The tax authority has established an order
In practice, it results from the above provisions that, when determining the costs of selling shares or ownership interests, a company must be guided first of all by the rule of directly assigning costs to revenue obtained, while the other methods are applied only when such a direct assignment is not possible. The priority of this principle is confirmed in an interpretation of the Tax Chamber in Łódź of 24 September 2013 (IPTPB3/423-256/13-2/MF) and elsewhere. The authority was responding to a query by a domestic company planning to dispose of some of its interests in a Cypriot company. The applicant had acquired these in various forms at various times, but all of the interests were identified and had costs of acquisition ascribed to them. It was therefore possible to precisely determine which of them had been sold. The Tax Chamber stated categorically that if an entity “is able to connect each interest sold with a historical costs of its acquisition, all considerations on applying the FIFO method or another method not specified in the CIT Act for the purpose of recognising the costs of obtaining revenue from the paid disposal of the interests in the Cypriot company are unnecessary and groundless”.

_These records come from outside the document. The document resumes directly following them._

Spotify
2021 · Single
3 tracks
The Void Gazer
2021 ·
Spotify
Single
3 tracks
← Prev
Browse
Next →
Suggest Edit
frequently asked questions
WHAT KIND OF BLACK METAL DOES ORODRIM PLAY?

Such an unequivocal stance also find confirmation in the interpretation of the Tax Chamber in Poznań of 13 November 2009 (ILPB3/423-665/09-2/ŁM). In that ruling we read: “Where it is possible to directly ascribe costs to revenue obtained from the sale of specific shares, the company should apply the rules referred to above from the provisions of the Corporate Income Tax Act. (...) when applying other methods to determine the amount of income, the company should give priority to the rules contained in the Corporate Income Tax Act and the secondary legislation to that act”.
Note! The method of direct assignment can (and should) be applied within the scope within which it is possible to directly ascribe costs incurred to revenue earned. This is possible in the case of a sale of shares in a joint-stock company. Such shares are dematerialised and numbered, and so it is possible to identify the purchase price of individual securities.
Particular circumstances
The method of direct assignment, however, need not be applied to ownership interests in limited liability companies or, in particular circumstances, to shares, e.g. when shares purchases are assimilated, as a result of which shares of a new issue are joined together with a basic issue. In the view of the tax authorities, in such a case the method foreseen in the Accounting Act (compare the interpretation of the Tax Chamber in Poznań of 13 November 2009, ILPB3/423-665/09-2/Ł) should be used. From an interpretation of the Tax Chamber in Warsaw of 5 May 2011 (IPPB3/423-164/11-2/AG) it results that if an applicant has no objective possibility of stating which investments from a pool of identical interests or securities are the subject of a specific paid sale (in-kind contribution), “it may determine the cots of earning revenue (...) by applying one of the methods specified in Article 34 par. 4 pt. 1-3 of the Accounting Act (average weighted, FIFO or LIFO method). It is a condition here that such a method be applied invariably throughout the tax year”.
CONCLUSION
A limited company which cannot identify ownership interests sold in a given transaction, and which therefore cannot determine the actual cost of acquiring or taking them up, may for tax purposes apply an accounting method – FIFO, LIFO or average weighted. Those methods cannot be applied when it is possible to precisely determine the costs of acquiring the interests and which of them were sold.